Department of Urology, Vita-Salute University San Raffaele, Milan, Italy.
Eur Urol. 2010 Apr;57(4):551-8. doi: 10.1016/j.eururo.2009.12.023. Epub 2009 Dec 18.
Several guidelines have indicated that in patients with well-differentiated or moderately well-differentiated prostate cancer (PCa), a staging bone scan may be omitted. However, the guidelines recommendations have not yet been externally validated.
The aim of the study was to externally validate the available guidelines regarding the need for a staging bone scan in patients with newly diagnosed PCa. Moreover, we developed a novel risk stratification tool aimed at improving the accuracy of these guidelines.
DESIGN, SETTING, AND PARTICIPANTS: The study included 853 consecutive patients diagnosed with PCa between January 2003 and June 2008 at a single centre. All patients underwent bone scan using technetium Tc 99m methylene diphosphonate at diagnosis.
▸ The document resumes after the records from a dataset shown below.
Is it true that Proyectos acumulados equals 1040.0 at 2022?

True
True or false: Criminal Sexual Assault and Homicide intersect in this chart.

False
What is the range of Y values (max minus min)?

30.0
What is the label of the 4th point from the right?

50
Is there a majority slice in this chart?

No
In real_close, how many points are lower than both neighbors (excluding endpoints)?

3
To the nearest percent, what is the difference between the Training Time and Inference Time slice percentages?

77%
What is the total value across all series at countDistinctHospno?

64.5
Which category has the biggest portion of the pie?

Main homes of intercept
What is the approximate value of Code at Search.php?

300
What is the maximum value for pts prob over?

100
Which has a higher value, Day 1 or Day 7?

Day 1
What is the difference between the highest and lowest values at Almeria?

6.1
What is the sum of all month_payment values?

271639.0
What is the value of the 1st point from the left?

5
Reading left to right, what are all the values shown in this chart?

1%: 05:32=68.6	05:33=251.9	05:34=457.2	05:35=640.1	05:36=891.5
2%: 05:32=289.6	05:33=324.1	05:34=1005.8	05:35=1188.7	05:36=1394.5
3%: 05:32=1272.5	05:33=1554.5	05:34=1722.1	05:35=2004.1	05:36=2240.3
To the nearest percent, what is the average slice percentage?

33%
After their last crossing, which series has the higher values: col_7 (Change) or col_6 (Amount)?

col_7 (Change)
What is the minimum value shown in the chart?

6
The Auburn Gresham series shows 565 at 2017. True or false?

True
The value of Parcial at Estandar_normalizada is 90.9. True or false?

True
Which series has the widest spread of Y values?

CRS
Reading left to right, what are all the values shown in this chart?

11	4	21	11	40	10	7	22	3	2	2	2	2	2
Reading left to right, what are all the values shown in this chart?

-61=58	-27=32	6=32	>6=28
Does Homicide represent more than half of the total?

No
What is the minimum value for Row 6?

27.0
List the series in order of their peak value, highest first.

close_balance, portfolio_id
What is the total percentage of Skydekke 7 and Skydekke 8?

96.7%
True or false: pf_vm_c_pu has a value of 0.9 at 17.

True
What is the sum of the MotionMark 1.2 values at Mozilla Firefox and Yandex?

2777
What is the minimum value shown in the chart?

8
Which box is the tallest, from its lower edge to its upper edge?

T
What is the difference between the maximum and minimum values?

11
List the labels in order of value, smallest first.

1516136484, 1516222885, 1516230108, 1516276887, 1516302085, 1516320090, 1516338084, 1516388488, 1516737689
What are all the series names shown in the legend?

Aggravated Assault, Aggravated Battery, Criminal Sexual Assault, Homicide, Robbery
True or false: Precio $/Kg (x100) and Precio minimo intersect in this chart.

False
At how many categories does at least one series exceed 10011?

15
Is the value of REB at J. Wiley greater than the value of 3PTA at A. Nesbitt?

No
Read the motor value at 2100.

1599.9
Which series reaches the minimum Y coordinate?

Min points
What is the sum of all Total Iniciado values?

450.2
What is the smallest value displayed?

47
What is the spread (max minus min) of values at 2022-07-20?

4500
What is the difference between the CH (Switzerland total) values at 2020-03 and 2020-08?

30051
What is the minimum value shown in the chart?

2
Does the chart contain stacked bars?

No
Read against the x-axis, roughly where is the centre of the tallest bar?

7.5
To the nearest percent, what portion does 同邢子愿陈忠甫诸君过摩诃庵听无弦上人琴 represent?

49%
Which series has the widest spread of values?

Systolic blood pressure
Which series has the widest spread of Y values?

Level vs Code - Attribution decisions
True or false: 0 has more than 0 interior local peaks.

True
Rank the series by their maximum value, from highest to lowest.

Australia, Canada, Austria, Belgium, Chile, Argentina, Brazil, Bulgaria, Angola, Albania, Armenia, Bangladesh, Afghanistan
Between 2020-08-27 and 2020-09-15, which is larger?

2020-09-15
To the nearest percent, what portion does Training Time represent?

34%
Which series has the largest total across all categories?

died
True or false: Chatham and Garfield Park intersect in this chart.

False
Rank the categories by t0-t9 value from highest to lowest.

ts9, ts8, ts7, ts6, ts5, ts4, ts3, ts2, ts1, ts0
The area under the curve (AUC) of the criteria suggested by the guidelines (European Association of Urology, American Urological Association, National Comprehensive Cancer Network, and American Joint Committee on Cancer) to perform a baseline bone scan was assessed and compared with the accuracy of a classification and regression tree (CART) including prostate-specific antigen (PSA), clinical stage, and biopsy Gleason sum as covariates.
The AUC of the guidelines ranged between 79.7% and 82.6%. However, the novel CART model, which stratified patients into low risk (biopsy Gleason ≤7, cT1-T3, and PSA <10 ng/ml), intermediate risk (biopsy Gleason ≤7, cT2/T3, and PSA >10 ng/ml), and high risk (biopsy Gleason >7) was significantly more accurate (AUC: 88.0%) than all the guidelines (all p≤0.002). The limitation of this study resides in its retrospective design. Moreover, the proposed risk stratification tool can be considered only for patients who are candidates for radical prostatectomy until validated in other clinical settings.
This is the first study aimed at externally validating the available guidelines addressing the need for staging baseline bone scans in PCa patients. All guidelines showed high accuracy. However, their accuracy was significantly lower compared with the accuracy of the novel risk stratification tool. According to this tool, staging bone scans might be considered only for patients with a biopsy Gleason score >7 or with a PSA >10 ng/ml and palpable disease (cT2/T3) prior to treatment. However, before recommending its use in clinical practice, our model needs to be externally validated.
一些指南表明,对于分化良好或中度分化良好的前列腺癌(PCa)患者,可以省略分期骨扫描。然而,这些指南建议尚未经过外部验证。
本研究的目的是外部验证现有指南中关于新诊断 PCa 患者是否需要进行分期骨扫描的建议。此外,我们开发了一种新的风险分层工具,旨在提高这些指南的准确性。
设计、地点和参与者:这项研究纳入了 2003 年 1 月至 2008 年 6 月期间在单一中心接受诊断的 853 例连续 PCa 患者。所有患者在诊断时均使用锝 Tc 99m 亚甲基二膦酸盐进行骨扫描。
评估指南(欧洲泌尿外科学会、美国泌尿外科学会、国家综合癌症网络和美国联合委员会癌症)建议进行基线骨扫描的标准的曲线下面积(AUC),并将其与包括前列腺特异性抗原(PSA)、临床分期和活检 Gleason 总和作为协变量的分类回归树(CART)的准确性进行比较。
指南的 AUC 范围在 79.7%至 82.6%之间。然而,新型 CART 模型将患者分为低风险(活检 Gleason≤7、cT1-T3 和 PSA<10ng/ml)、中风险(活检 Gleason≤7、cT2/T3 和 PSA>10ng/ml)和高风险(活检 Gleason>7),其准确性明显高于所有指南(均 p≤0.002)。本研究的局限性在于其回顾性设计。此外,在其他临床环境中验证之前,该风险分层工具仅可用于候选根治性前列腺切除术的患者。
这是第一项旨在外部验证现有指南中关于 PCa 患者分期基线骨扫描需求的研究。所有指南都具有较高的准确性。然而,与新型风险分层工具的准确性相比,其准确性明显较低。根据该工具,仅在活检 Gleason 评分>7 或 PSA>10ng/ml 且有可触及疾病(cT2/T3)的患者,或在治疗前,才考虑进行分期骨扫描。然而,在推荐其在临床实践中使用之前,我们的模型需要进行外部验证。